The country should also develop sector-specific indices of particular value to the region, share national data for regional analyses and strengthen the capacity of the Met Office in downscaling to develop and analyse climate scenarios for national, regional and other assessments.

This will entail that the Met Office uses the latest techniques in downscaling climate models, including multiple-model ensembles, to improve the quality and accuracy of projections and form partnerships between national agencies that provide and use climate information to produce climate scenarios that are the most relevant to the region and sectors of interest.

Given the prevailing dry conditions that have developed so far this year with many parts of the country receiving less than a quarter of their usual rainfall for the September–December period, lack of strategies to manage climate inconsistency could have adverse impact on agriculture and water supply in the country.

Hence, reanalysis would provide a coherent multivariate reconstruction of the global atmosphere over an extended period of time, based on information from a wide range of observations.

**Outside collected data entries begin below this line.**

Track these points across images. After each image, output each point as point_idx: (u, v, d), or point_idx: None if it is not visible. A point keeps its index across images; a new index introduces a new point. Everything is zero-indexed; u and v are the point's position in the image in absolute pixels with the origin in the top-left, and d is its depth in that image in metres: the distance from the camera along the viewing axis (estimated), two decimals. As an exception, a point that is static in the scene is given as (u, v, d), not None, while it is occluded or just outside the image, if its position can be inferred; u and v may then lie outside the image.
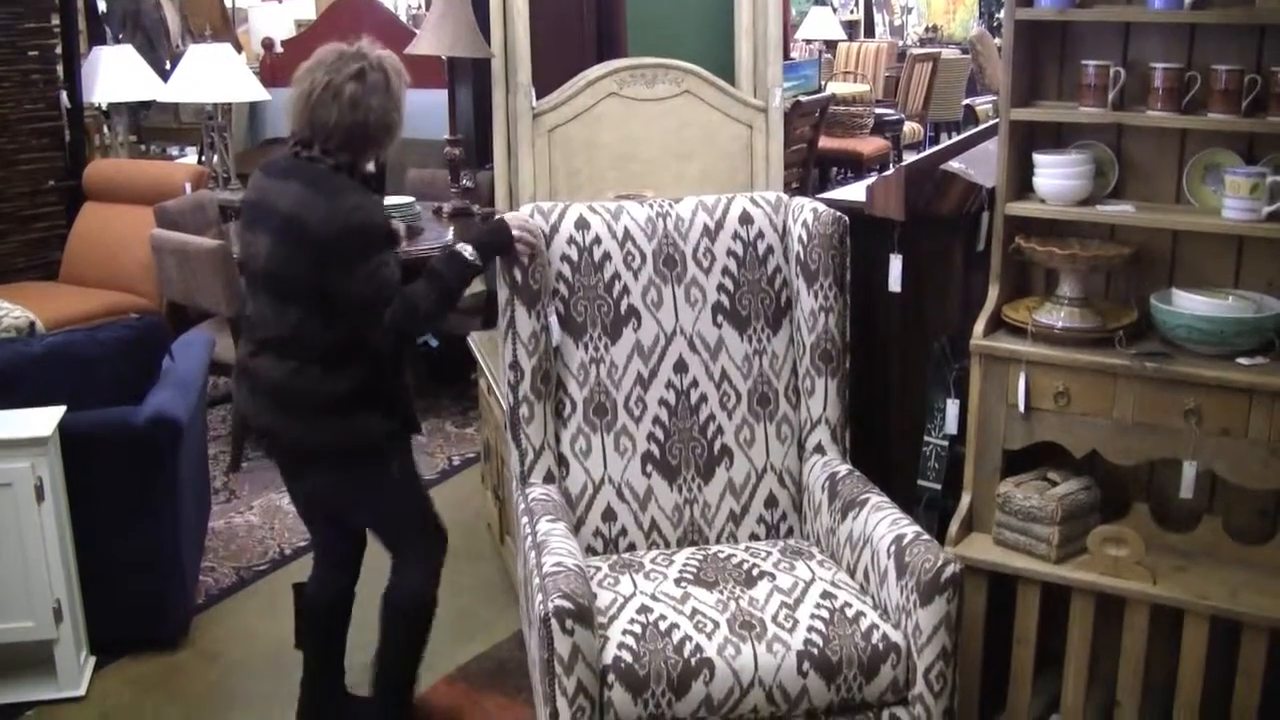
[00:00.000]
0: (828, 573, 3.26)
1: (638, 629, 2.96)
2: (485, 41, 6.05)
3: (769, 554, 3.38)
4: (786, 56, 9.56)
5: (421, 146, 7.16)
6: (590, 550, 3.43)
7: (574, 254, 3.41)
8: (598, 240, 3.44)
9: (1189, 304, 3.22)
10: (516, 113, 6.12)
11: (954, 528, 3.46)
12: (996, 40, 11.47)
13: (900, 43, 14.55)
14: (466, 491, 5.21)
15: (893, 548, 3.08)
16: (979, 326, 3.41)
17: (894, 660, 2.99)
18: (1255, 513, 3.36)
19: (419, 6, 13.73)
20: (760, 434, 3.52)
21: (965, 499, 3.50)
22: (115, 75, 7.55)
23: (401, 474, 3.39)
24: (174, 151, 9.19)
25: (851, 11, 15.52)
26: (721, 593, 3.14)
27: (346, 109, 3.13)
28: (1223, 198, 3.16)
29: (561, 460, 3.41)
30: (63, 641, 3.86)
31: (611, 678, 2.85)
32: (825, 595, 3.13)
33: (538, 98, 6.17)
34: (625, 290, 3.45)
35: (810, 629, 3.00)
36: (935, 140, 11.44)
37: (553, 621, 2.77)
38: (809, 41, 12.77)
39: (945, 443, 3.57)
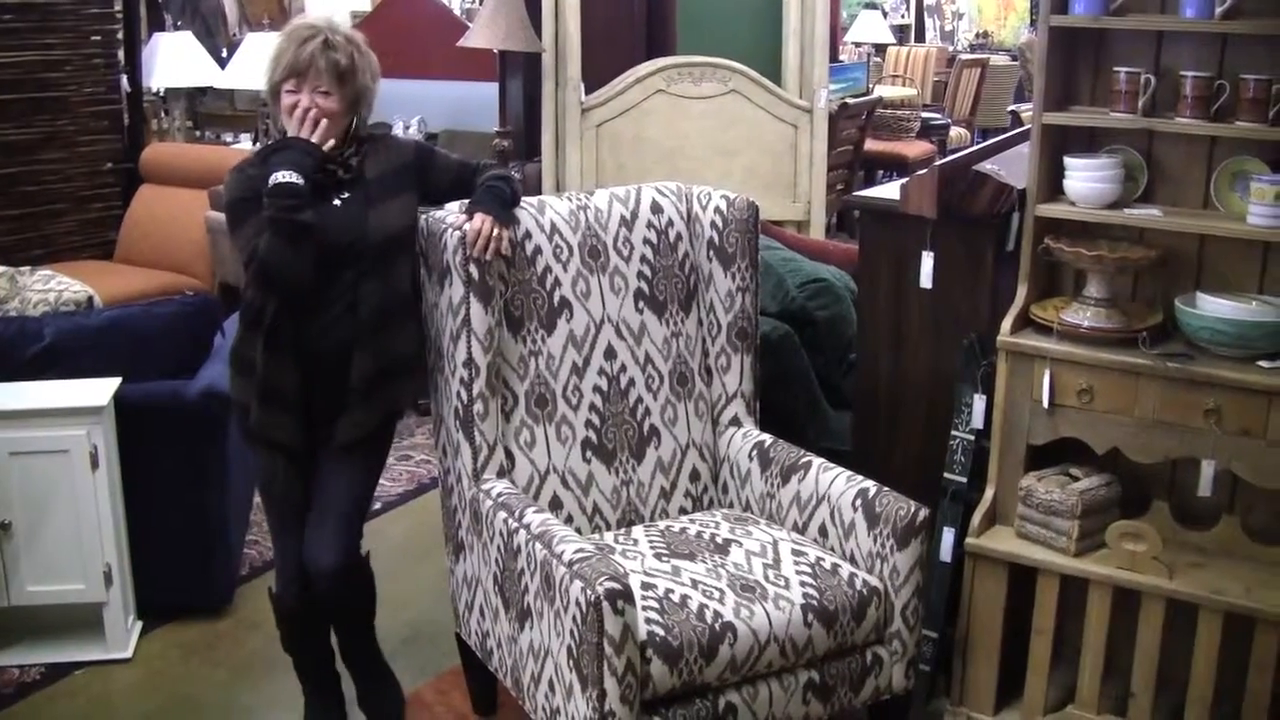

The reconstructions could be created with model-based data assimilation methods similar to those employed for numerical weather prediction. Agreed, reanalysis rely on a forecast model to propagate information in space and time, and to impose physically meaningful constraints on the estimates produced.

In this way it is possible, for example, to extract useful information about rainfall from satellite observations of temperature and humidity, or to infer large-scale features of the global circulation in the early 20th century from surface pressure observations available at the time.

Since first produced in the 1980s, reanalysis data have been widely used for research in the atmospheric sciences.

Reanalysis is a rapidly evolving field; successive generations of products have improved in quality and diversity, reflecting major advances in modelling and data assimilation achieved in recent decades.

New reanalysis products additionally benefit from improvements in the observations and other required input datasets, such as specifications of sea surface temperature and sea-ice concentration.

These are the result of ongoing efforts in data reprocessing and recalibration by satellite agencies and other data providers, as well as recovery and digitisation of early instrumental data that have not previously been used.